UNO no habita un país, uno habita una lengua. Eso dice Cioran. Eso decimos cualesquiera de los que no hayamos sido del todo embrutecidos por un mundo que no habla ya, sólo repite.
Se cumplían, en 2020, veinticinco años de su muerte. Pero en 2020, nadie andaba para conmemoraciones. Y
sin embargo,
yo me pasé parte de aquel confinamiento en la compañía del hombre que a si mismo
se había declarado excedentario entre los hombres, medio siglo antes de su muerte administrativa. Quienes piensan que leer una escritura exquisitamente amarga
no consuela es que
jamás leyeron lo de verdad
valioso: la lucidez del que no
habita ya ningún país; del que habita una lengua.
Sólo. Y, en ella, todas.
El único país
de verdad valioso. Y el solo
mundo.
En el invierno parisino del 93 la Policía da con un viejo 'clochard' tirado en medio de la calle. No sabe qué hace allí. No conoce su nombre. Balbucea, apenas,
un amasijo de palabras sin el menor sentido. Es trasladado al hospital geriátrico. Será la última residencia de Emil Cioran.

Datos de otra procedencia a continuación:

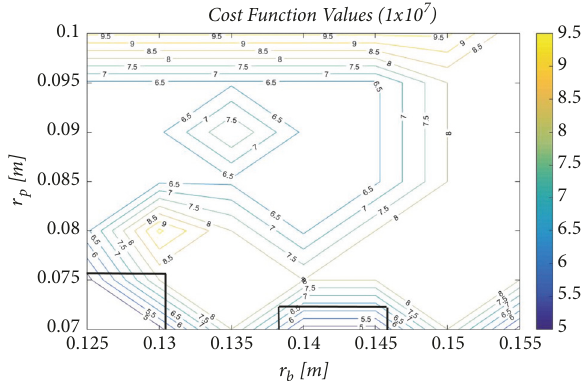
Figure 7: Two-variable ( 𝑟 𝑝 , 𝑟 𝑏 ) optimization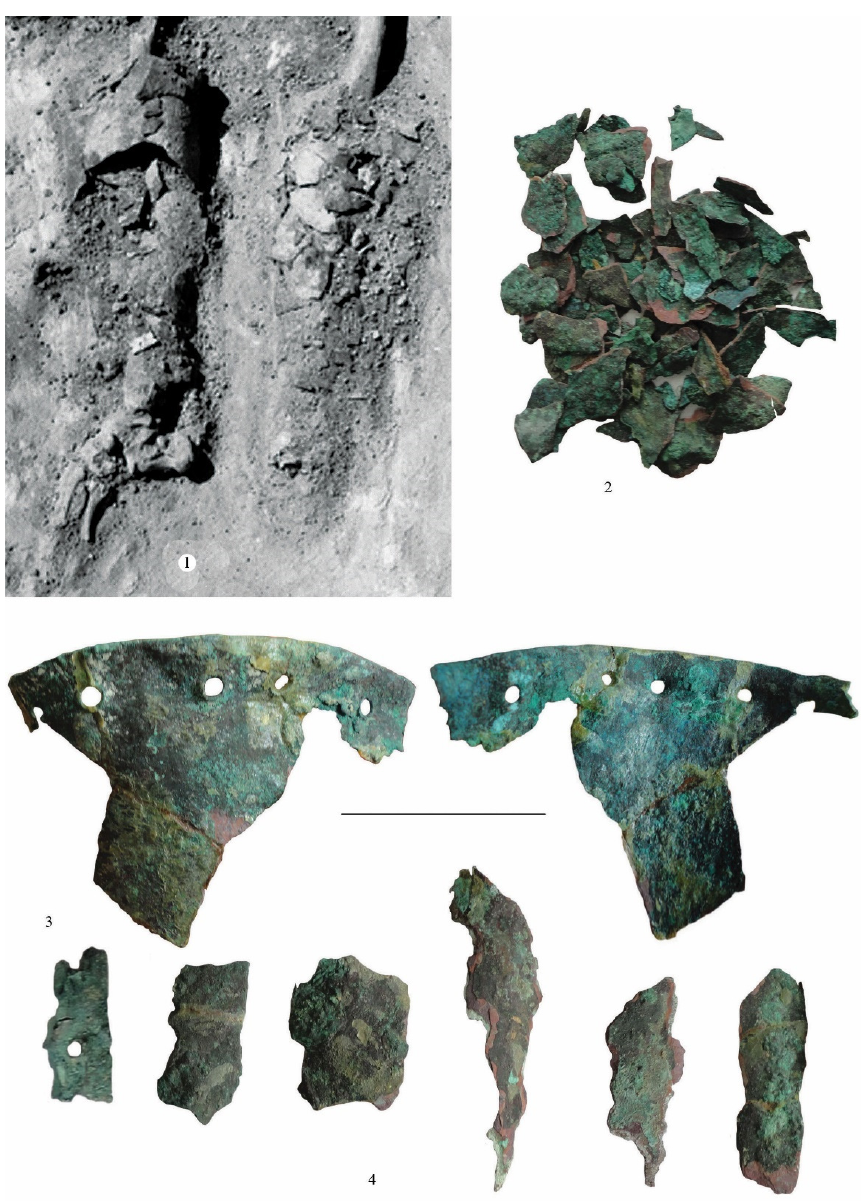
Figure 3. Vodoslavka Barrow 6 Burials 1–2. (1)—The greaves on a man’s legs; (2)–(4)—Fragments of the left greaves; (3)—Upper edge of greaves; (4)—Fragments of the “body” of the greaves (1— photograph from field report; 2–4—photograph М . Daragan).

Y puede que su único hogar estable,
desde aquella su olvidada infancia rumana.
La enfermedad de Alzheimer acompañará ya para siempre al hombre que huyó de toda compañía. Devorando, hasta en su recodo más íntimo, un cerebro
mayor del siglo veinte
Morirá en ese mismo
hospital dos años
más tarde, en junio del 95. Ni siquiera la estoica Simone Boué, que lo acogió bajo su protección durante la mayor parte de su vida, estaba presente esa noche. La soledad y la muerte se cruzaban sobre el hombre más teológicamente
inmerso en soledad y muerte que ha conocido
el pensar moderno.
Un hombre libre. Si. Como pocos, tal vez como ninguno. Pero de eso él ya no sabía nada
en el hospitalario último
lecho. Un hombre
libre. Es decir, un hombre que no quiere olvidar sus metamorfosis. Que sabe que, en el curso del tiempo que no vuelve, todo aquello que hacemos se transfigura en una responsabilidad moral que nunca prescribe. Y esa gravedad de lo sido debe traslucirse en todo aquello que un escritor ni siquiera dice, en todo aquello que paga sólo en angustia: en la
angustia de haber sido. Y
no poder repararlo.
En las tormentas
del siglo, el
joven Cioran vivió el
delirio de la emergencia fascista en Rumanía. Se exilió por eso. Por eso, cambió de lengua y escribió
en francés. Pagó su deuda
en silencio: porque espíritu
y lengua son lo mismo. Y la carga
de aquel primer extravío,
Emil Cioran la sabía irredimible. Y toda su escritura
es el pago del débito de aquel otro, el que ya no hablaba.
Ni existía.
La lengua… No en Francia; en la lengua
francesa vivió Cioran.
Y a esa lengua ofrendó
alguna de sus más bellas joyas. A la
lengua francesa y a nosotros.
O sólo a la inteligencia. En esa inteligencia del ateo Cioran, uno cree percibir
el grave acento de
san Pablo: «Muerte, ¿dónde tu victoria?».